Chinese Shadow Play

Known as the precursor to modern movies, shadow play is a kind of dramatic storytelling in which silhouettes made of animal leather shapes are projected onto a white screen. The human performer manipulates the leather character puppets and light source behind the screen while singing the tune and text of the story. The storytelling, most often blending Chinese history and culture and celebrated by children and adults alike, is accompanied by fanciful music and combines China’s rich cultural history of song and word. Opera, storytelling, fine arts, and history come together as one in the shadow plays.

Shadow Play

The shadow puppets used are typically made of transparent plastic, or buffalo and donkey’s leather. Talented Chinese artists carve out the intricate contours of the designs onto the selected material and then dye them in bright colors. The joints are made with light threading for flexible movement. These transparent puppets, against simple backgrounds and sceneries, come alive beautifully under a lamp light. Shadow puppets are the products of a very traditional and celebrated art form by wise Chinese artists and their handiwork is well known particularly in China’s northern cities.

The music used is largely created using a variety of stringed instruments, as well as drums, flutes, gongs, and horns. Other local native instruments are also used relative to the region they are performed.


Shadow play dramas have a history of over 2,000 years, first originating during the Han Dynasty (202 BC - 220 AD). It is said that when one of the concubines of Emperor Wu died, he came inconsolable and was completely devastated. He even ignored the affairs of state and instead ordered his court officers to bring his beloved back to life. To satisfy his royal highness, they had the idea to recreate the shape of the concubine using donkey leather. Her joints were animated using 11 separate pieces of leather, and her beauty was recharged with painted clothes. Using an oil lamp, they made her shadow move, bringing her back to life. After seeing the shadow play, Emperor Wu and his heart began to recover. This love story is recorded in the book titled, “The History of the Han Dynasty.”

During the Song Dynasty, shadow plays became particularly popular. By the time of the Ming Dynasty, there were 40 to 50 shadow play troupes in Beijing alone. In the late 13th century, in the reign of the Yuan Dynasty, the puppetry became a source of entertainment and recreation in the barracks of the nighty Mongolian troops. As the Mongols swept across the continent and conquered Asia, they spread the popularity of shadow play entertainment to distant countries such as Persia (Iran), Arabia, Turkey, and various Southeast Asian countries.


There is even an iconic old ballad from the Shaan Xi Province that describes what shadow play is:

Folk Shadow Play

Speaking behind paper partition screens,

Expressing variable feelings by shadows,

One shadow play actor can tell thousands of years of stories,

Both hands can operate millions of soldiers.

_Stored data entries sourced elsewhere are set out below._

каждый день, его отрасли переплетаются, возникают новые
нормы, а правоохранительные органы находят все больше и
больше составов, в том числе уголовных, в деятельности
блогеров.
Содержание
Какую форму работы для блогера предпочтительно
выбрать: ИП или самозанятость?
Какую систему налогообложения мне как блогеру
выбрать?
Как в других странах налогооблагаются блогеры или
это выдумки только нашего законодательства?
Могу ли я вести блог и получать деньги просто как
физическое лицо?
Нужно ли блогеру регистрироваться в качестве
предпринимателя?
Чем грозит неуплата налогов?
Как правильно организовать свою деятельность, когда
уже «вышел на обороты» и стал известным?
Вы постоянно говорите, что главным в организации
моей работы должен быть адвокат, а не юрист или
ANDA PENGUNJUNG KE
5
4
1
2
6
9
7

In recent years throughout many areas of China, certain types of plays and the art of shadow performance are nearing extinction. As the generations modernize, the old traditions begin to fade into history. Fortunately, however, shadow puppetry is alive and well-preserved especially in Huanxian County in the northwest Gansu Province where there are still more than 90 active shadow play groups, all of which are made up of local farmers. In 2003 this art form was named one of the first 10 key preserved intangible cultural heritages in the country. The county is the birthplace of the Daoqing style of shadow plays, a classic and easy-to-understand style.

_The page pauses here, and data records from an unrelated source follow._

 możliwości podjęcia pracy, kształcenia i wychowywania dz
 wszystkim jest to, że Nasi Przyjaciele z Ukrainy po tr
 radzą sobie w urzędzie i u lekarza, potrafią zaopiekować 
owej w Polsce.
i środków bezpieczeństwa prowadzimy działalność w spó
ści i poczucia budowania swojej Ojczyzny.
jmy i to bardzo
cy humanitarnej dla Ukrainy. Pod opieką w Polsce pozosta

Daoqing plays involve only a single performer who manipulates all of the characters and impressively conducts the orchestra at the same time. Shi Chenglin, a famous artist from Huanxian County, has performed plays in more than 10 countries including Italy, Canada, and the United States. Since 2005, the Huanxian County Shadow Play Troupe has staged more than 50 Daoqing Shadow Plays in over 20 cities worldwide. In Italy, the popularity of the performances have soared and audience members swarm to the stage following the performance, eager to find out what happens behind the screen. Overall, the shows have sparked strong and wide interest among European audiences, winning the traditional storytelling and art form many fans.